The first rejection is caused by the long string. The second is caused by a price that exeeds the defined scale. You can increase both using ALTER TABLE:

=> ALTER TABLE products ALTER COLUMN name SET DATA TYPE VARCHAR(50);

=> ALTER TABLE products ALTER COLUMN msrp SET DATA TYPE NUMERIC(8,2);

With these changes, the data file now loads without errors:

=> TRUNCATE TABLE products;

=> DROP TABLE products_rejected;

=> COPY products FROM '/data/products/products2.parquet' PARQUET
ENFORCELENGTH REJECTED DATA AS TABLE products_rejected;

 Rows Loaded
-------------
           3
(1 row)

=> \x
=> SELECT * FROM products;
-[ RECORD 1 ]---------------------------------------------------------------------------------------------------------------------
id          | 1064
msrp        | 329.99
name        | 4k 48in TV
description | something long goes here
vendors     | [{"name":"Amazon","price":"299.99"},{"name":"Best Buy","price":"289.99"},{"name":"Bob's Hardware","price":"309.99"}]
-[ RECORD 2 ]---------------------------------------------------------------------------------------------------------------------
id          | 1183
msrp        | 11999.99
name        | home theatre system
description | product description...
vendors     | [{"name":"Amazon","price":"8949.99"},{"name":"Bob's Hardware","price":"9999.99"}]
-[ RECORD 3 ]---------------------------------------------------------------------------------------------------------------------
id          | 1271
msrp        | 8999.99
name        | professional kitchen appliance set
description | product description goes here
vendors     | [{"name":"Amazon","price":"8299.99"},{"name":"Designer Solutions","price":"8999.99"}]

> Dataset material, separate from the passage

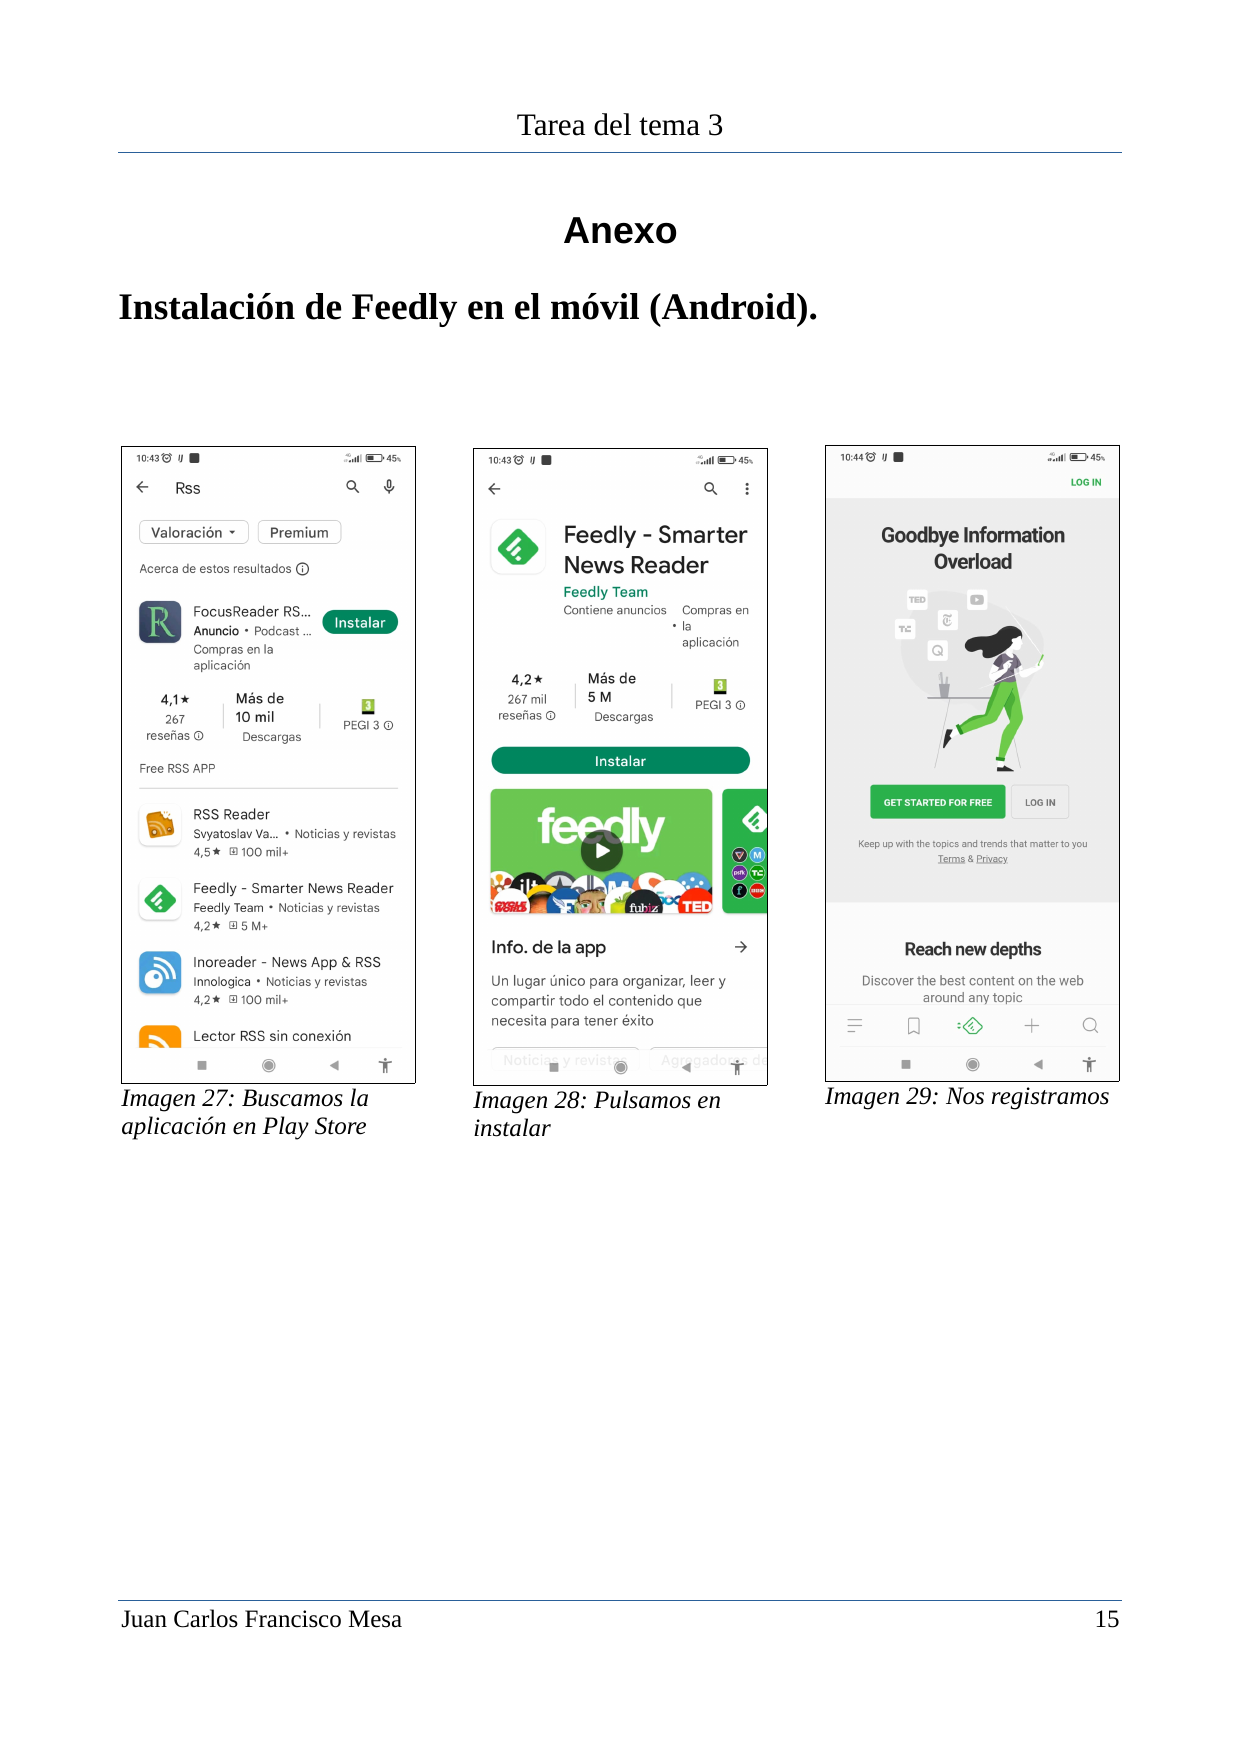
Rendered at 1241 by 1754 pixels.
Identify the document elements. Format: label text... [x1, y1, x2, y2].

=> SELECT rejected_reason, rejected_data FROM products_rejected;
(No rows)

Continue to load more data using the ENFORCELENGTH and REJECTED DATA options, adjusting your table definition as needed, until the rate of new problems drops to an acceptable level. Most data sets of any size contain some anomalies that will be rejected. You can use the REJECTMAX option to set a limit on rejections per data load; if the limit is exceeded, COPY aborts the load.

Data formats

INFER_TABLE_DDL supports data in Parquet, ORC, Avro, and JSON formats. The first three formats enforce a schema on each file, but JSON data can contain any mix of fields and data types. When inspecting JSON data, INFER_TABLE_DDL can report multiple options. The iterative process of loading samples, examining the results, and adjusting the table definition is the same, but some details are different for JSON.

For data in other formats, including delimited text data, you cannot use INFER_TABLE_DDL. You can examine sample data and create your own initial table definition, and then test iteratively. Alternatively, you can use a flex table to explore the data.